**EXERCISE GOAL**
Transcribe every line of text in the data below exactly, leaving the pictures out of your answer.

(Collected data)
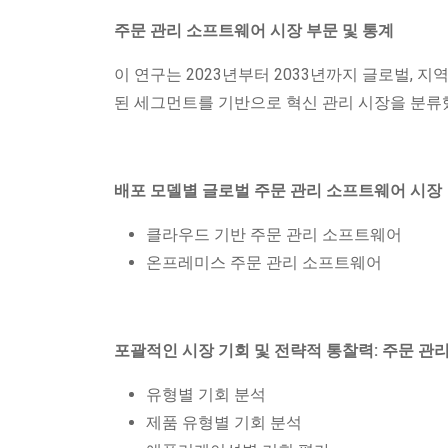
주문 관리 소프트웨어 시장 부문 및 통계
이 연구는 2023년부터 2033년까지 글로벌, 지역 및
된 세그먼트를 기반으로 혁신 관리 시장을 분류
배포 모델별 글로벌 주문 관리 소프트웨어 시장
클라우드 기반 주문 관리 소프트웨어
온프레미스 주문 관리 소프트웨어
포괄적인 시장 기회 및 전략적 통찰력: 주문 관
유형별 기회 분석
제품 유형별 기회 분석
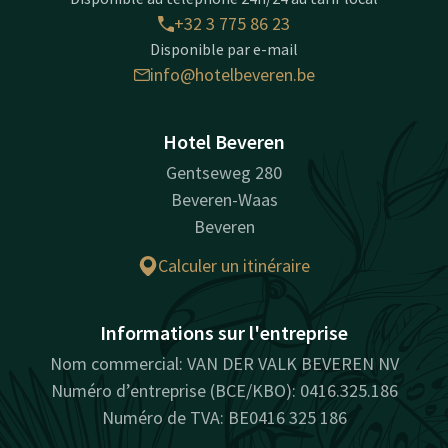
+32 3 775 86 23
Disponible par e-mail
info@hotelbeveren.be
Hotel Beveren
Gentseweg 280
Beveren-Waas
Beveren
Calculer un itinéraire
Informations sur l'entreprise
Nom commercial: VAN DER VALK BEVEREN NV
Numéro d’entreprise (BCE/KBO): 0416.325.186
Numéro de TVA: BE0416 325 186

**SOLVED PROBLEM**
주문 관리 소프트웨어 시장 부문 및 통계
이 연구는 2023년부터 2033년까지 글로벌, 지역 및
된 세그먼트를 기반으로 혁신 관리 시장을 분류
배포 모델별 글로벌 주문 관리 소프트웨어 시장
클라우드 기반 주문 관리 소프트웨어
온프레미스 주문 관리 소프트웨어
포괄적인 시장 기회 및 전략적 통찰력: 주문 관
유형별 기회 분석
제품 유형별 기회 분석
+32 3 775 86 23
Disponible par e-mail
info@hotelbeveren.be
Hotel Beveren
Gentseweg 280
Beveren-Waas
Beveren
Calculer un itinéraire
Informations sur l'entreprise
Nom commercial: VAN DER VALK BEVEREN NV
Numéro d’entreprise (BCE/KBO): 0416.325.186
Numéro de TVA: BE0416 325 186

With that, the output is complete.